On a snowy, cold night in January, the moment I had dreaded had arrived. Cliff entered the room in which his Grandpa was laid out. I went to him, taking his hand and leading him to the kneeler. I said, “Cliff, we’re going to say a prayer for Grandpa and tell him we love him.” Smiling, he approached, kneeling next to me. What he did then, and what he did subsequently, speaks to the innocence with which he deals with the aspects of life he doesn’t understand. He draped himself over the high part of the kneeler like a blanket and reached his hand out to touch the silky insides of the casket, observing the still form of someone he had loved in life, and who loved him back. He looked from Grandpa to me, smiling and emitting what sounded like a soft, sustained staccato-like giggle. It’s the sound he makes when he’s nervous or confused.
“Tell Grandpa ‘I love you’”, I coaxed him.

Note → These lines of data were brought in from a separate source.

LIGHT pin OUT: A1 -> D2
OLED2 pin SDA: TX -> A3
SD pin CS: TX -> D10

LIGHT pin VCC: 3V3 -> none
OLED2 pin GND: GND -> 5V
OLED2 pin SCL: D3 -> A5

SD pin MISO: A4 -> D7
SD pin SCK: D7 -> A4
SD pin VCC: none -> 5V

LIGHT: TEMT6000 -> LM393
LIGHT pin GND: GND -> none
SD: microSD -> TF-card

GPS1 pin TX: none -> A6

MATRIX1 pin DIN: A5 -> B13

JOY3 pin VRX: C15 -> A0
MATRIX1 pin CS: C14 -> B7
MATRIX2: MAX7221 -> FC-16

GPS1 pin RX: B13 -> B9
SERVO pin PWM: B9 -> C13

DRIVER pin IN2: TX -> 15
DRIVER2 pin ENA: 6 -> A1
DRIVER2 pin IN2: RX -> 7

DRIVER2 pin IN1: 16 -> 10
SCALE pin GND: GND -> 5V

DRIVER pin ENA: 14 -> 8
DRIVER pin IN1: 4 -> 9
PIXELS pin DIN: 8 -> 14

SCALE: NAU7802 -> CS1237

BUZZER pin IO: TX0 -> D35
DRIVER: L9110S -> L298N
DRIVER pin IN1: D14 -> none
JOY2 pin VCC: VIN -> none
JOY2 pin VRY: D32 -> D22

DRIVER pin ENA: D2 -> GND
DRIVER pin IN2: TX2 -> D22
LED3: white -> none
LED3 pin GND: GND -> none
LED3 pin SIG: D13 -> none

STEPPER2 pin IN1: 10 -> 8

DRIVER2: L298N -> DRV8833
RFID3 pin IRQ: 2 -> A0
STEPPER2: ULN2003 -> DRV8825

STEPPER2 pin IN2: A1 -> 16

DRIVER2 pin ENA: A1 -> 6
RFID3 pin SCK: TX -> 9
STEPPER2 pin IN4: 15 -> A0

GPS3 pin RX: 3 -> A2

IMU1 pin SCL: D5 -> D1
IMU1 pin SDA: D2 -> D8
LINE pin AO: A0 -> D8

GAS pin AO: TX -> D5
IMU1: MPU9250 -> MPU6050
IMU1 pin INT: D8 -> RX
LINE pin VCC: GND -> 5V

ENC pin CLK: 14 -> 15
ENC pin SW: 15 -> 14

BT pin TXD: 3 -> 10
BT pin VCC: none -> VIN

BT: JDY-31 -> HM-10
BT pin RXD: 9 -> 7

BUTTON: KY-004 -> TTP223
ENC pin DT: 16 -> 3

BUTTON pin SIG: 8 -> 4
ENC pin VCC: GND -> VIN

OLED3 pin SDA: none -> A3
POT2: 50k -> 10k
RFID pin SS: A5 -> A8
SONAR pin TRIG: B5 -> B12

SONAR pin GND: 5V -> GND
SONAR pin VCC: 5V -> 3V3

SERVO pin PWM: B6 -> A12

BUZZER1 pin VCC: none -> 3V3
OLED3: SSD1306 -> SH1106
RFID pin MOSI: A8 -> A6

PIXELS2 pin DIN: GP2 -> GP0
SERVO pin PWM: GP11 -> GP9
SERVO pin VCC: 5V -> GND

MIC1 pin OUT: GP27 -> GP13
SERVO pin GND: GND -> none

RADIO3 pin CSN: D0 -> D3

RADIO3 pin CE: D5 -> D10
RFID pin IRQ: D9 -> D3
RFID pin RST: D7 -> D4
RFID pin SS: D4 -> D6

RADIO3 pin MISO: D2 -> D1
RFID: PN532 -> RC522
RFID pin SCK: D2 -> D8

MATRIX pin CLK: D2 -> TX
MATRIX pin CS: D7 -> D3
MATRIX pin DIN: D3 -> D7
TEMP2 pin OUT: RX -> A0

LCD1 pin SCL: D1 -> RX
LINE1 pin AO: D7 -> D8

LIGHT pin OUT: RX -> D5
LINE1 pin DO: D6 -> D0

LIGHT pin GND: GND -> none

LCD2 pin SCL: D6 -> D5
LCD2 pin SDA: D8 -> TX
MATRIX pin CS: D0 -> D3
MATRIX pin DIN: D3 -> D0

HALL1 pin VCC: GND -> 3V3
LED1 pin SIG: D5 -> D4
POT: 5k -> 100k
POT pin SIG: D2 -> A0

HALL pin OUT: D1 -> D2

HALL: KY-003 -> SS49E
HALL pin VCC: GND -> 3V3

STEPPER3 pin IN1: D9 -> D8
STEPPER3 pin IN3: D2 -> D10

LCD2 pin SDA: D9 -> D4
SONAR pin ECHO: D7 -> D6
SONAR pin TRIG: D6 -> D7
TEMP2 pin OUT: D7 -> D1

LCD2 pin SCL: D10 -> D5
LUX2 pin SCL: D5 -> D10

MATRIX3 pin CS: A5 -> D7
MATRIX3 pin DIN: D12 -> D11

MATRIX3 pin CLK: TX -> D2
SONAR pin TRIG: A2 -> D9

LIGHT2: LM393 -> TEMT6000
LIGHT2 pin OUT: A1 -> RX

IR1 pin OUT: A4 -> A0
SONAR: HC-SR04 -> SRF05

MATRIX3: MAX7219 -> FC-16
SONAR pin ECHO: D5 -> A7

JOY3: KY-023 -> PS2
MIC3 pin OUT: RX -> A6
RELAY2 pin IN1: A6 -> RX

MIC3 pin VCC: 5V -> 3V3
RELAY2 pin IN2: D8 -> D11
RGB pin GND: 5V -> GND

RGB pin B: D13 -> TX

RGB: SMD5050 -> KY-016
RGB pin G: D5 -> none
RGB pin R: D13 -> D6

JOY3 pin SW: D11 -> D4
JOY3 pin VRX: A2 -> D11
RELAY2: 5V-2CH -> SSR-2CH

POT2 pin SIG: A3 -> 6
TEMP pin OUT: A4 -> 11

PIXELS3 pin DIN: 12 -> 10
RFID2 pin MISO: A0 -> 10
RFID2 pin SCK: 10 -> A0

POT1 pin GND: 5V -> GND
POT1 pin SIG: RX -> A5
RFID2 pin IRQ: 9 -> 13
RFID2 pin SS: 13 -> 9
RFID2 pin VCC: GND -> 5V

“Love you Gampa”, he said. We stood up and he walked over to my mother and hugged her for a long time. The rest of the evening and into the next one, Cliff sat contentedly in a chair, saying hello and hugging anyone who asked for hugs, and some who didn’t. He never complained once, which under normal circumstances wherein he’s sitting around for hours without food, drink or his iPod, he most certainly would have. His understanding of the situation was present on some level; he knew something awful had happened, that people were sad enough to cry, and he had to be quietly patient. I believe people with Down syndrome, particularly my son, do have the capability of insight. Because Cliff is mostly non-verbal, he has a good “EQ”, or emotional quotient, and can be sensitive to the emotions of others. In the book, Mental Wellness in Adults with Down Syndrome, the authors state that “one of the ways people with DS may compensate for a lack of abstract thinking is by being very sensitive to the feelings and emotions of others (what we call ‘emotional radar’). They often interpret and respond to other people’s behavior through this lens of understanding.”
I should add that people with Down syndrome (and let me say there are exceptions to this rule) when faced with the death of a loved one, can take up to six months to process that loss and all its implications .He/She will come to think, If my loved one is gone forever, that means he won’t sing to me anymore, won’t take me places, won’t make me laugh or hug me anymore. This is a huge worry, naturally. I have no earthly idea how or when Cliff will show his grief at a monumental loss such as this one.
When we returned to New York and visited with Grandma earlier this week, he hugged her for a long time. “Gramma, Gramma”, he said into her ear. Does he know the depth of her sadness? I tend to think he does, but whether he does or doesn’t, she felt comforted, if only for a moment. That’s all we can hope for this early in the game. If the time comes when Cliff grieves in earnest, I hope to recognize it and make it all okay, as my dad would have done for him once upon a time.